Where "Truth" fed on the embarrassment of its contestants, "This Is Your Life" was openly sentimental. It tracked the lives of famous and ordinary people by finding relatives and friends, and it often ended with subjects and audiences awash in tears.

Edwards downshifted his demeanor from the devilish bad boy of "Truth" to the sympathetic everyman, helping shape a style still common today.
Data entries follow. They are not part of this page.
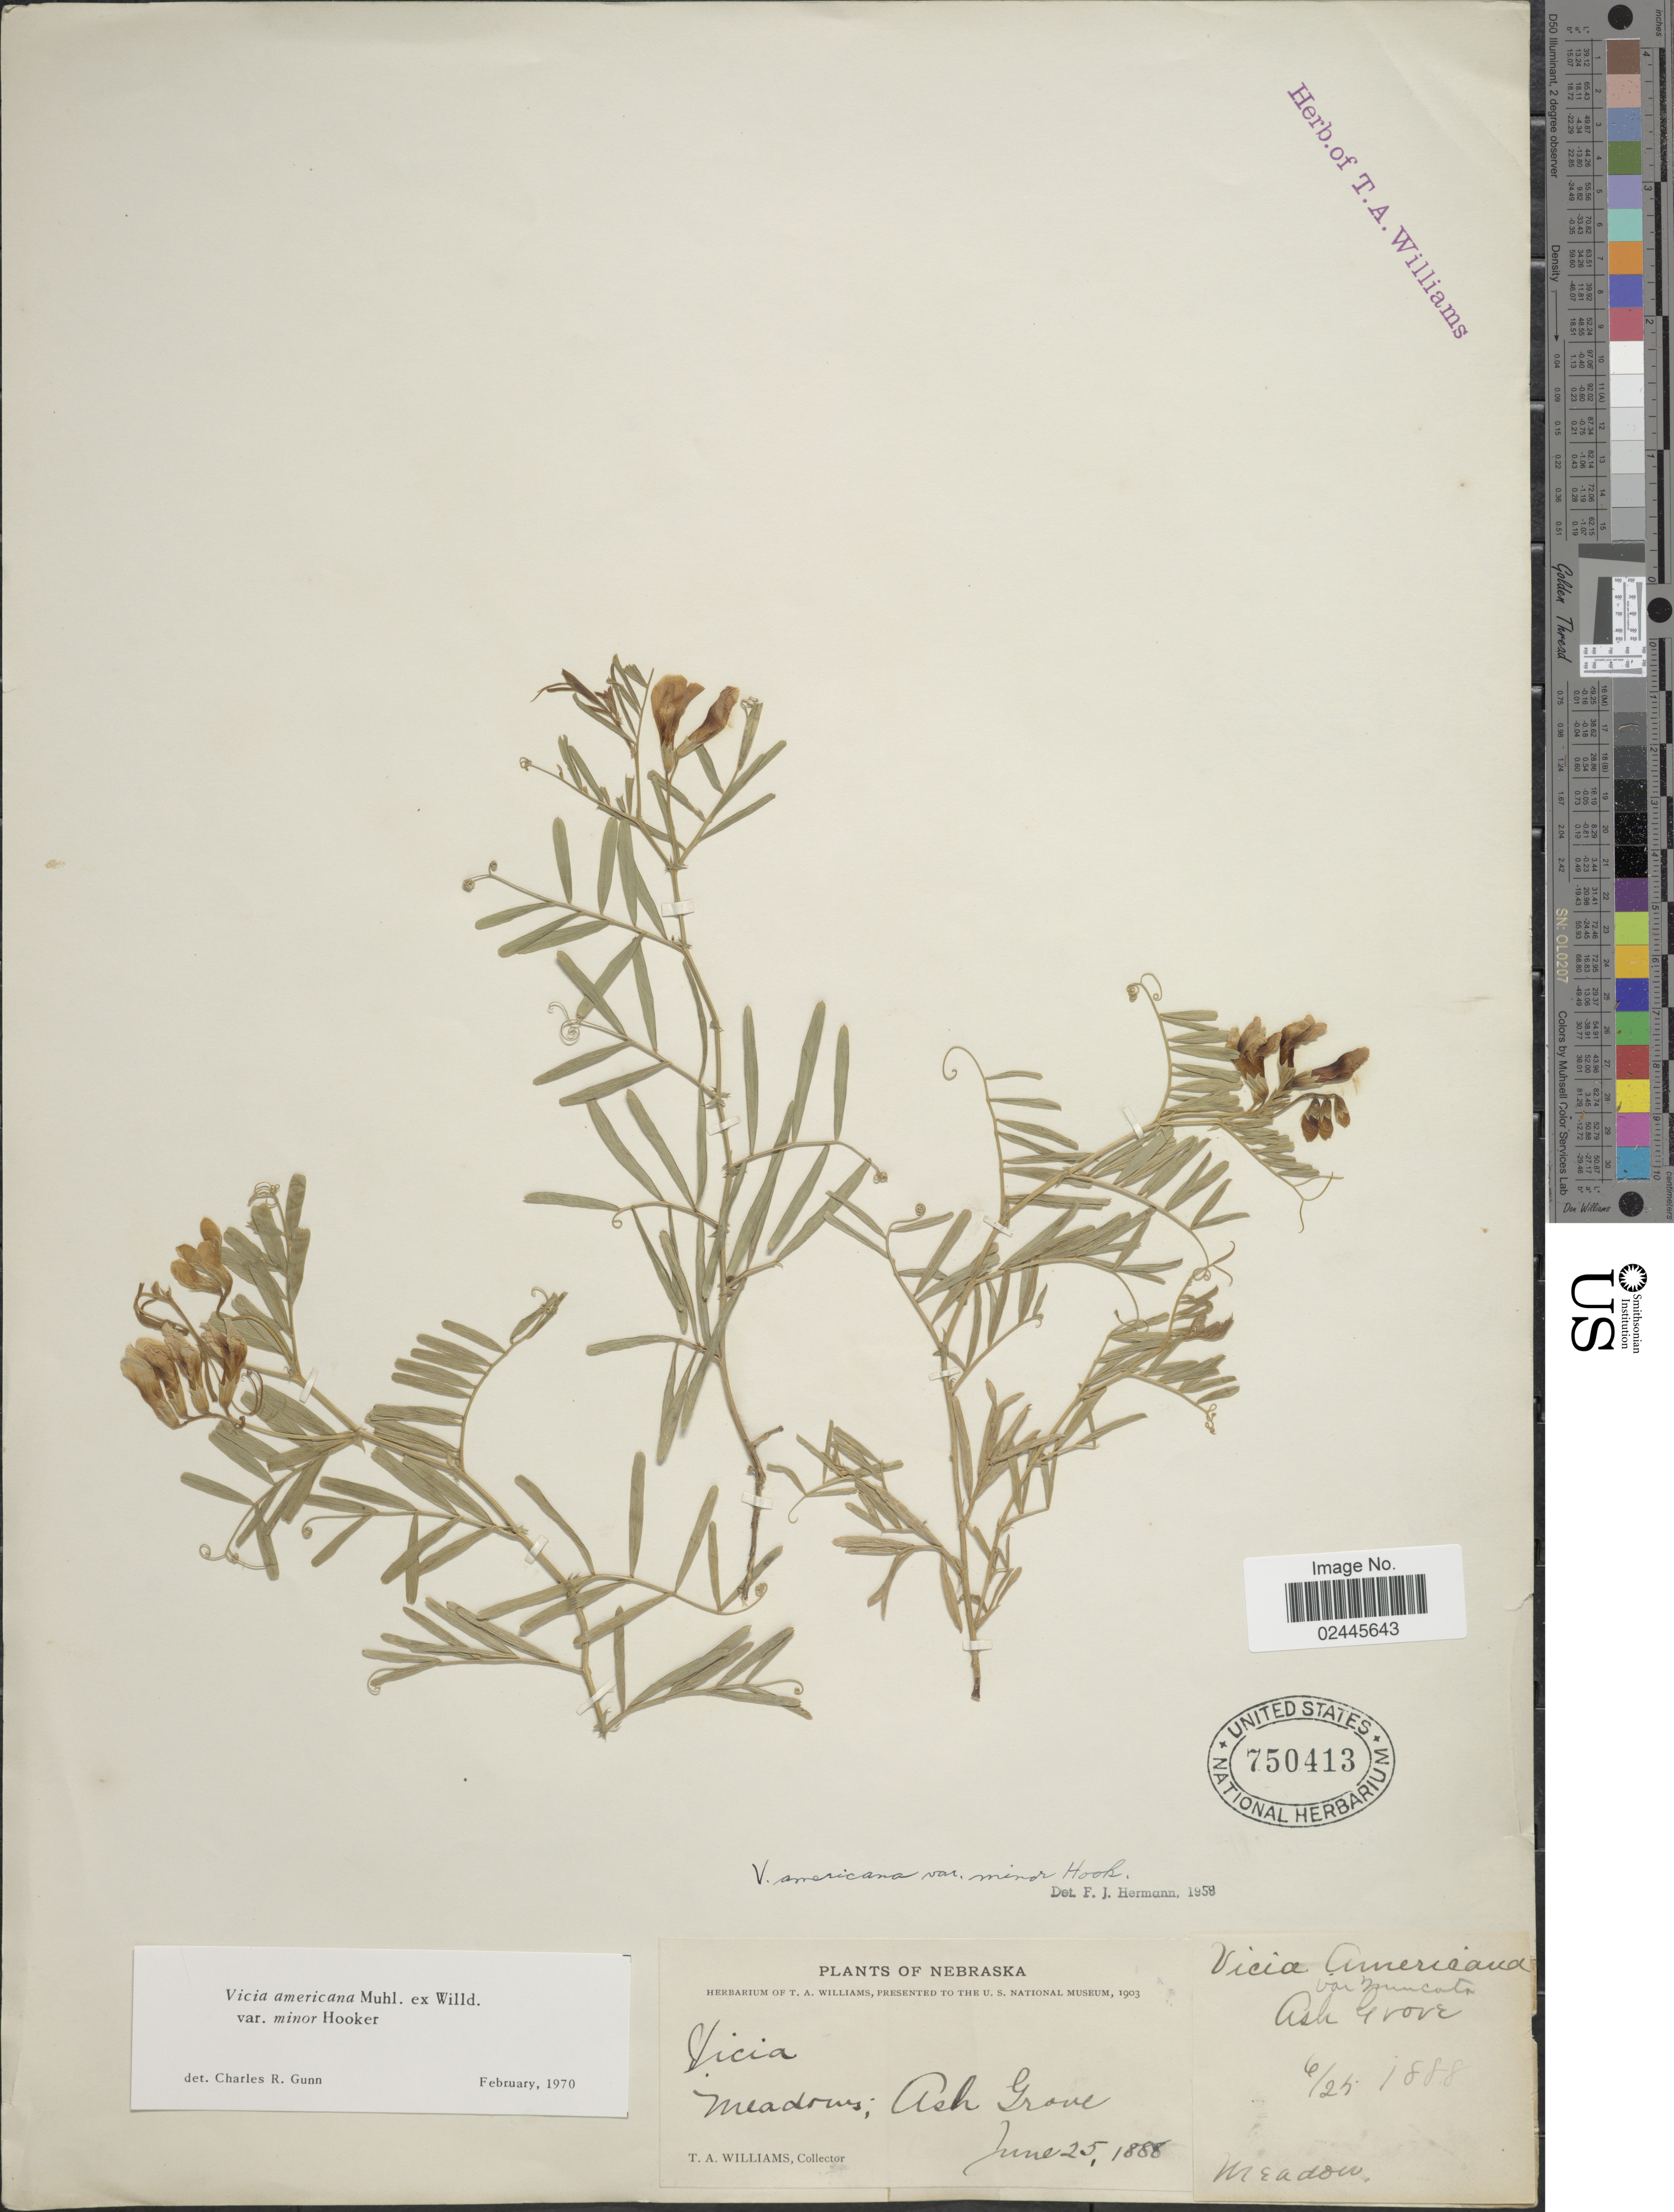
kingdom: Plantae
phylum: Tracheophyta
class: Magnoliopsida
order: Fabales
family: Fabaceae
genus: Vicia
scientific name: Vicia americana var. minor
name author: Hook.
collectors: T. A. Williams (herbarium)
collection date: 1888-06-25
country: United States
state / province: Nebraska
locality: Meadows; Ash Grove.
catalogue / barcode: US 750413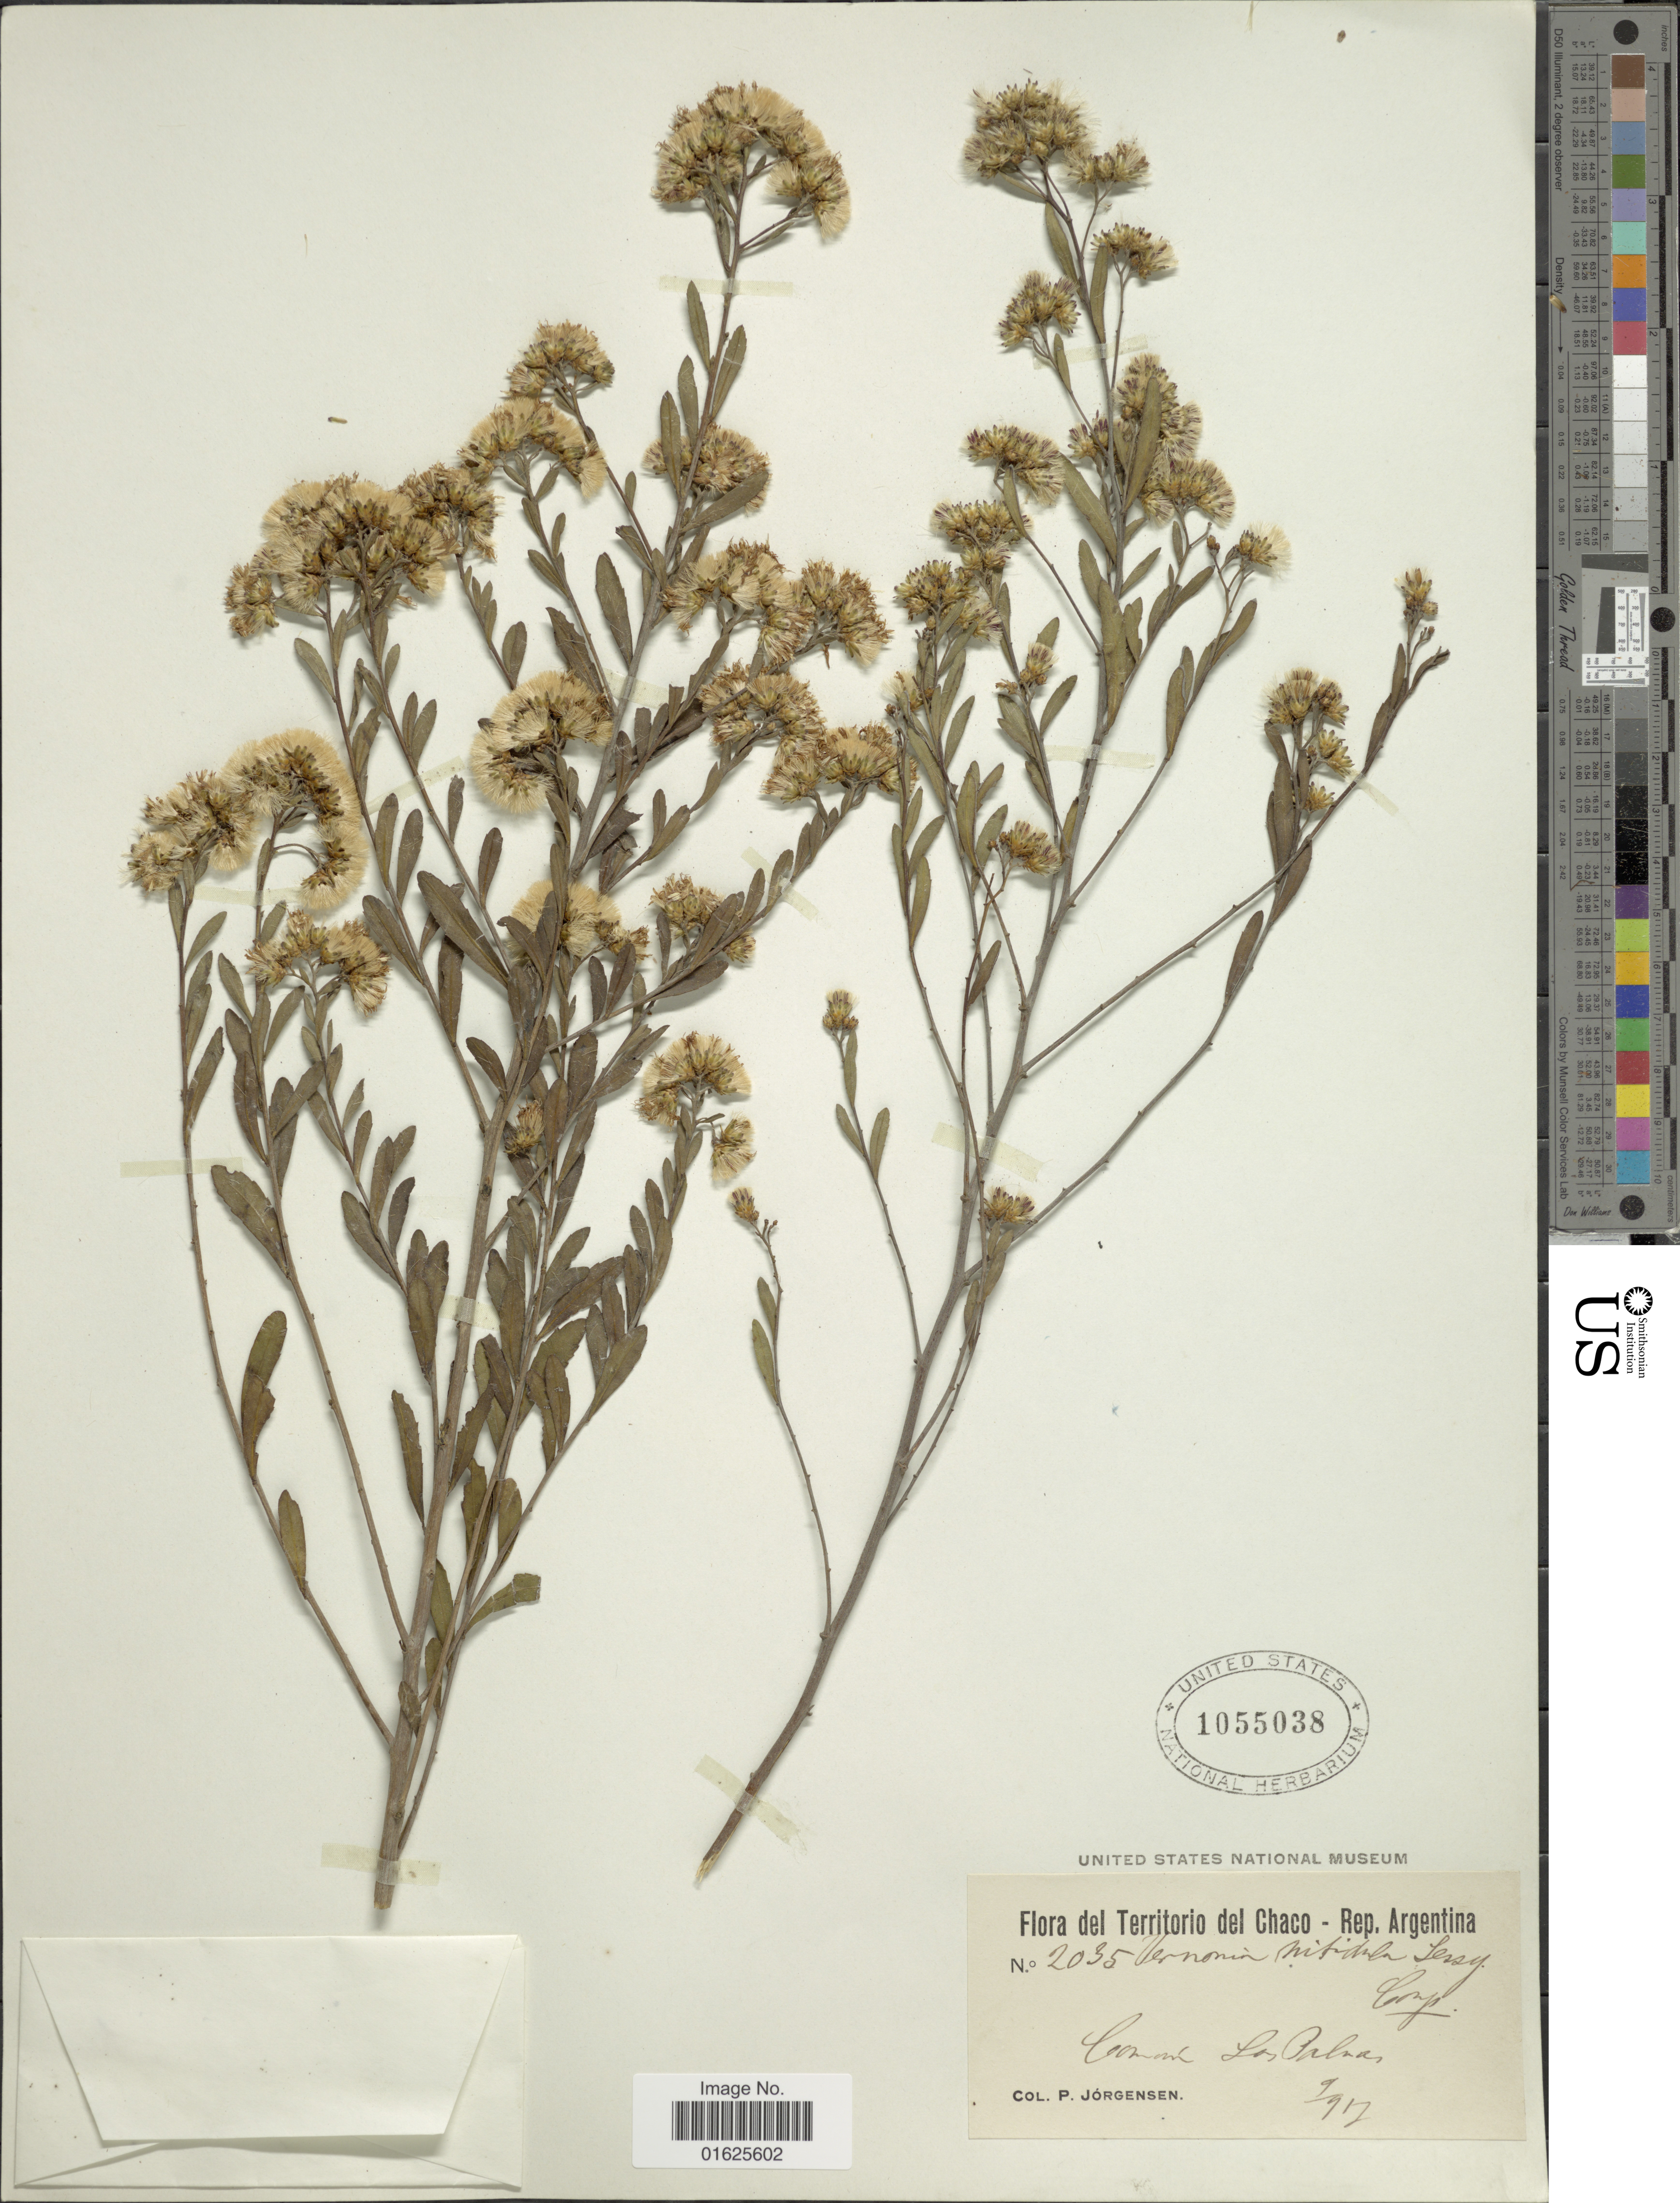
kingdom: Plantae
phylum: Tracheophyta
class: Magnoliopsida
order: Asterales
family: Asteraceae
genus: Vernonanthura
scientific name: Vernonanthura nitidula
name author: (Less.) H. Rob.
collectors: P. Jörgensen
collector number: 2035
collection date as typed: Transcribed d/m/y: 9/9/17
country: Argentina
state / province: Chaco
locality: Territorio del Chaco -Rep. Argentina, Commn Los Palmas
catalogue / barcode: US 1055038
After "This Is Your Life" ended in 1961, Edwards stayed in television; 20 years later, he created "The People's Court" with Judge Joseph Wapner.

Like "Truth or ConsequeT
nces" and "This Is Your Life," the new show was often criticized as a cheap appeal to lowbrow instincts. Like the others, it soon became a cultural touchstone.

Off the air, Edwards described himself as a quiet man who enjoyed spending time with his wife, Barbara, and their three children, whom he referred to as "our consequences."